> _Problems to solve_:
(a) What does the text on fansubbing say is the usual tendency within screen culture toward translation?
(b) Could you translate this sentence from the fansubbing text into Spanish: "Fansubbing constitutes one of the most significant developments to occur within screen translation to date."
(c) Resume the text on fansubbing after its final sentence and add a few more sentences in the same vein.

> _Text_:
──────────
Fansubbing constitutes one of the most significant developments to occur within screen translation to date. An amateur form of subtitling done by fans rather than professionals, today fansubbing is predominantly digital and online, utilising vast, geographically dispersed networks to pull off subtitling feats with phenomenally fast turnaround times. Italian fansubbing group ItaSA (Italian Subs Addicted), for instance, provides access to US TV shows like The Big Bang Theory (CBS, 2007–) and Modern Family (ABC, 2009–) within hours of US airings (Barra 2009: 517–18; Vellar 2011: 6–7). By taking translation into their own hands, fans revalue this vital mediating tool, reversing the usual tendency within screen culture to either ignore or denounce its operations. Instead of approaching translation as unwanted interference, fansubbers respond proactively towards perceived failings, transforming limitations into possibilities and proposing a course of creative reinvention. Through graphic and textual play (which might include unusual fonts or layout, karaoke-style animated subtitles and the inclusion of foreign honorifics), as well as interventionist translator notes and collaborative, technologically savvy working protocols, the fansubbing phenomenon is exploding standard screen translation practices, exposing supposed rules and formal constraints as mere conventions. This celebration of the subtitle's liberation from the chains of normative use is driven from the bottom up, from everyday viewers without formal training, who often flout copyright in order to labour at the mammoth task of translation for no financial remuneration.
──────────
> _Material shown_:
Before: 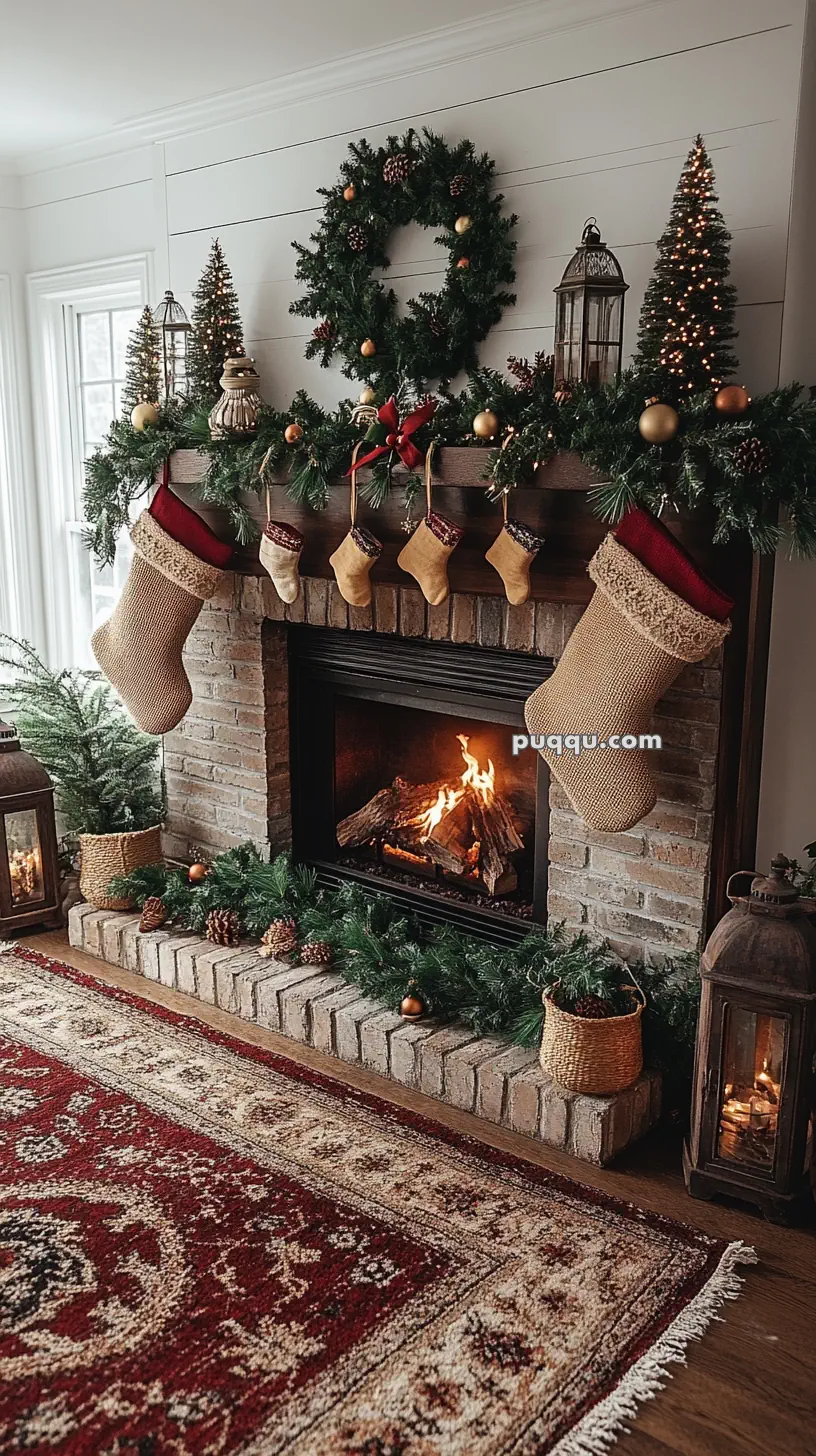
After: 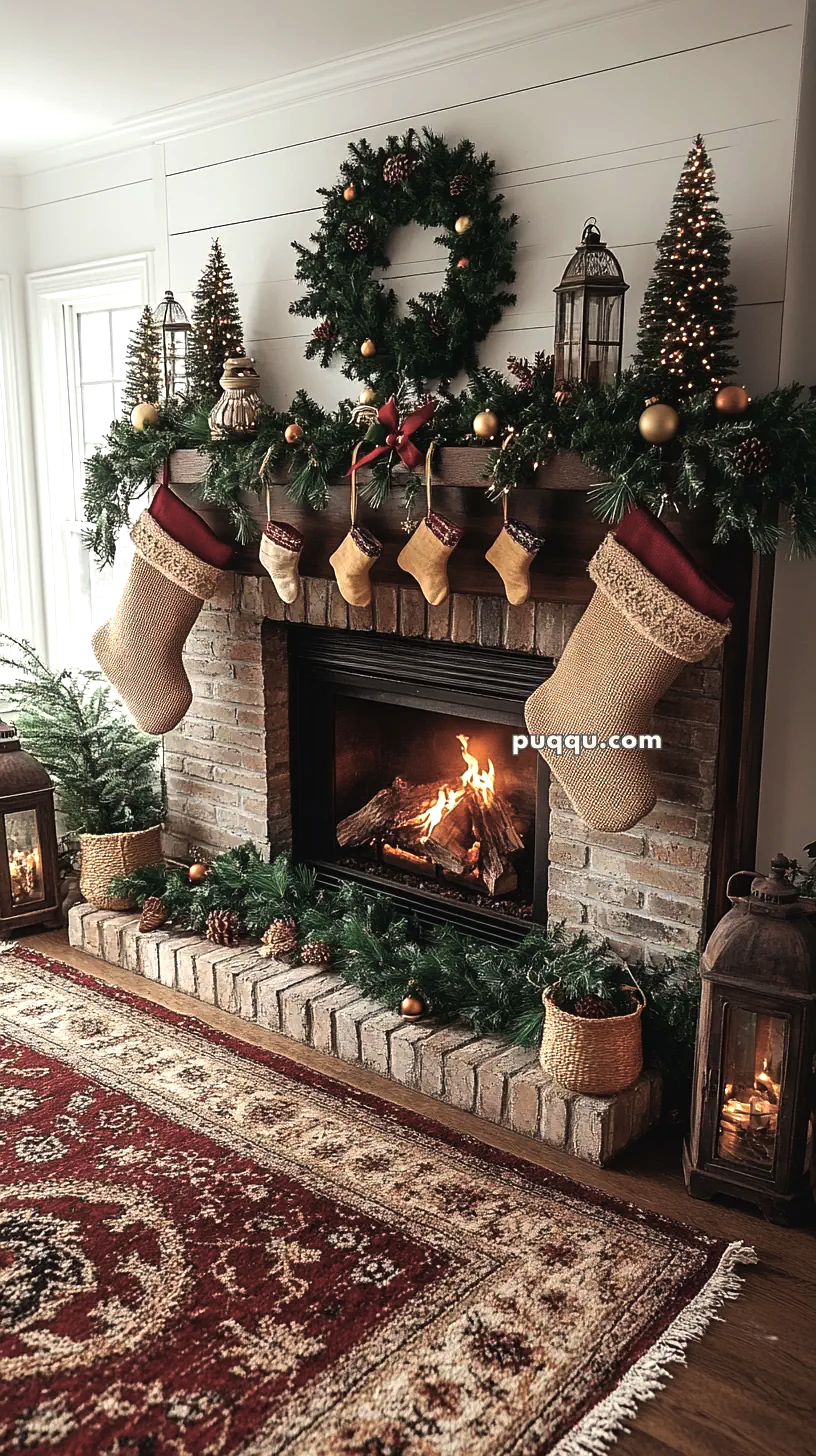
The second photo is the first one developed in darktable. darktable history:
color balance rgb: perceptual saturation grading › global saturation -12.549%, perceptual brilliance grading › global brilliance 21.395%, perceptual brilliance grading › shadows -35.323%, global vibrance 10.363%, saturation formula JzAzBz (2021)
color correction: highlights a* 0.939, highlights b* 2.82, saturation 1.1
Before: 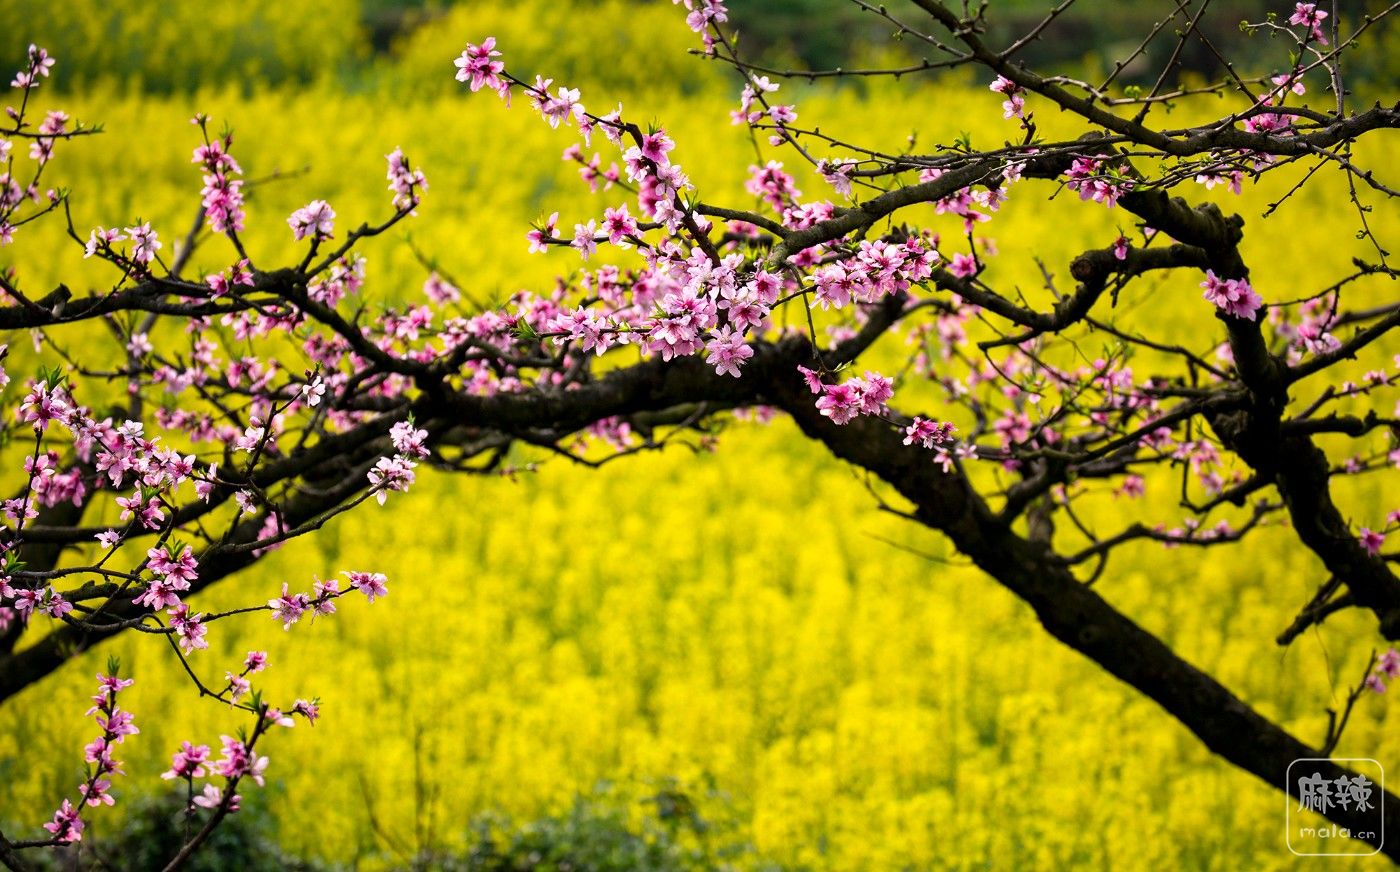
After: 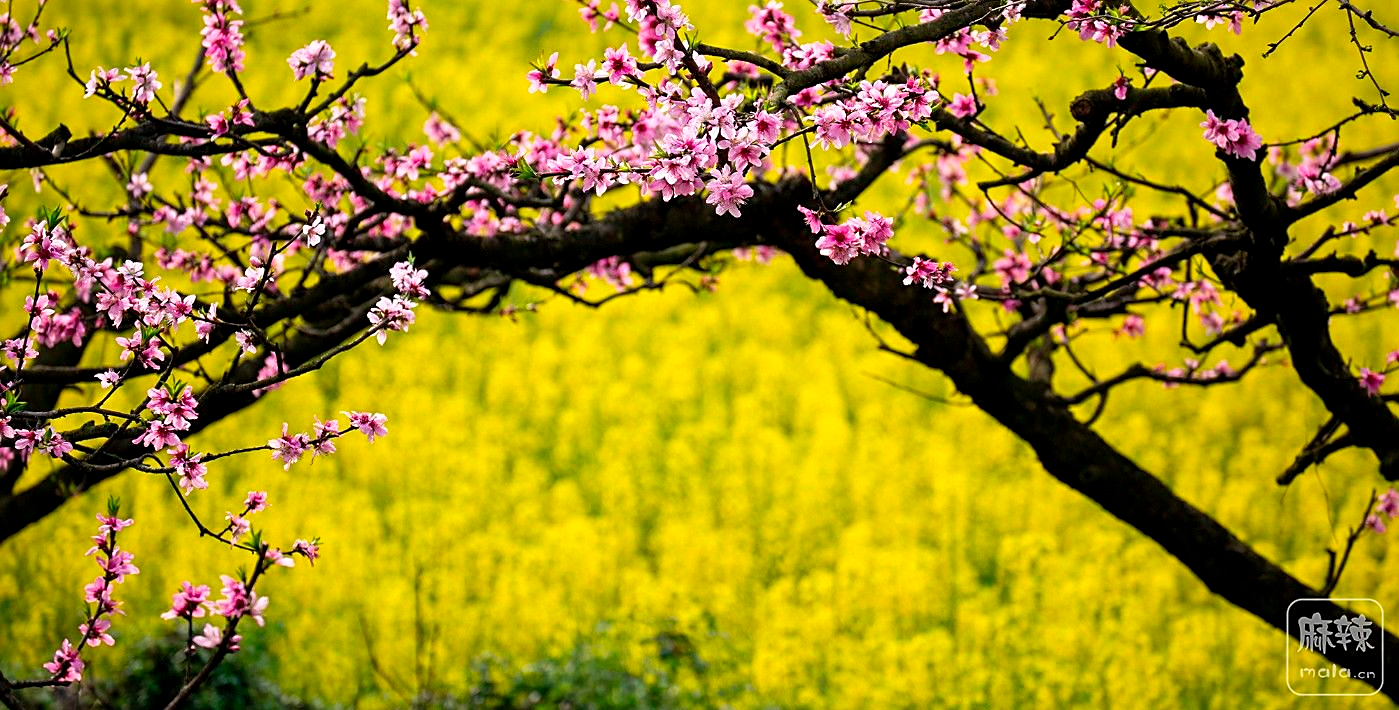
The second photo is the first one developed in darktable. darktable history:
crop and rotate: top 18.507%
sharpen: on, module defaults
──────────
> _Solved problems_:
(a) To either ignore or denounce its operations.

(b) El fansubbing constituye uno de los avances más significativos que se han producido hasta la fecha en la traducción audiovisual.

(c)
In this chapter, I investigate fansubbing as an errant or improper form of AVT that is currently reconfiguring the paradigms and politics of the screen and translation industries. Fansubbing can be identified as errant on the basis that it constitutes a subset of non-professional translating and interpreting. Fansubbers are generally untrained and voluntary. In this way, they are positioned at a remove from the ‘ongoing professionalization’ (Olohan 2012: 194) of the translation and interpreting industries, and consequently are not bound by industry or institutional modes of regulation and rationalisation. Simply by dint of its non-professional status, I propose, fansubbing is defined as ‘improper’. At the same time, however, the errancy of fansubbing exceeds this definitional parameter, also manifesting in more explicit, intentional forms of disobedience and irregularity.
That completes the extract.